Never before in the history of cancer treatment has drug development advanced so rapidly for so many types of advanced cancer, which are now being evaluated in hundreds of clinical trials in surgical patients with cancers of many histologies. If surgeons are going to be full partners with their medical and radiation oncology colleagues in treatment planning and delivery of these new agents, we must incorporate these advances into our clinical knowledge, be informed participants in multidisciplinary treatment planning, and be active clinical investigators in clinical trials involving adjuvant and neoadjuvant systemic treatments. This is especially true for the use of neoadjuvant therapies with regard to the key decisions about the duration of systemic neoadjuvant treatment, the timing and extent of surgery to maximize local/regional disease control, and the provision of tissue suitable for molecular and genetic testing of the tumor to pathologists. If we are not engaged, surgeons may be relegated to a treatment position of “last resort” after systemic and radiation treatments have failed. The clarion call to all surgeons treating cancer is that we have vital roles to serve our patients as surgeons, as oncologists, and as clinical investigators.

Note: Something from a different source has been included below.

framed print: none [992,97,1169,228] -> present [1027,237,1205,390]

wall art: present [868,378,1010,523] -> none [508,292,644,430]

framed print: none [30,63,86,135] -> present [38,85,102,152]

In 1992, my Society of Surgical Oncology (SSO) presidential address included a prescient statement that still applies to our surgical oncology profession 25 years later.15 I stated then that “The increased emphasis on multidisciplinary cancer care raises the important question about which physician specialty will coordinate cancer care in the future… The traditional sequence of cancer management has involved surgery alone or surgery as the first of a series of multidisciplinary treatments with the surgeon being the patient’s entry point into the care system because we establish the diagnosis and give the first treatment. However, by the 21st century it is possible that only a minority of patients with cancer will have surgery alone as a single modality of treatment. It is more likely that chemotherapy and even radiation therapy will be used as the initial treatment for many patients; while surgical treatment for some types of cancer will be relegated to a secondary or even a tertiary level.”15

The opportunities for helping our patients are great in this rapidly evolving setting of incorporating new immunotherapy agents, targeted therapies, and molecular therapies into multidisciplinary cancer treatment planning with patient selection driven by biomarkers. We are entering a new epoch of cancer treatment with a vast portfolio of new and effective systemic agents. The availability of hundreds of agents alone or in combination presents a challenge for surgical oncologists, who must keep abreast of a rapidly changing landscape of treatment options.

The primary challenge going forward is to define the right drug combination and sequence in the right patients who are selected on the basis of their cancer’s molecular/genetic signatures. The field is rapidly advancing, and we must keep up with these advances, participate in clinical trials that define new standards of care, and incorporate them into our standard practice. Are we ready?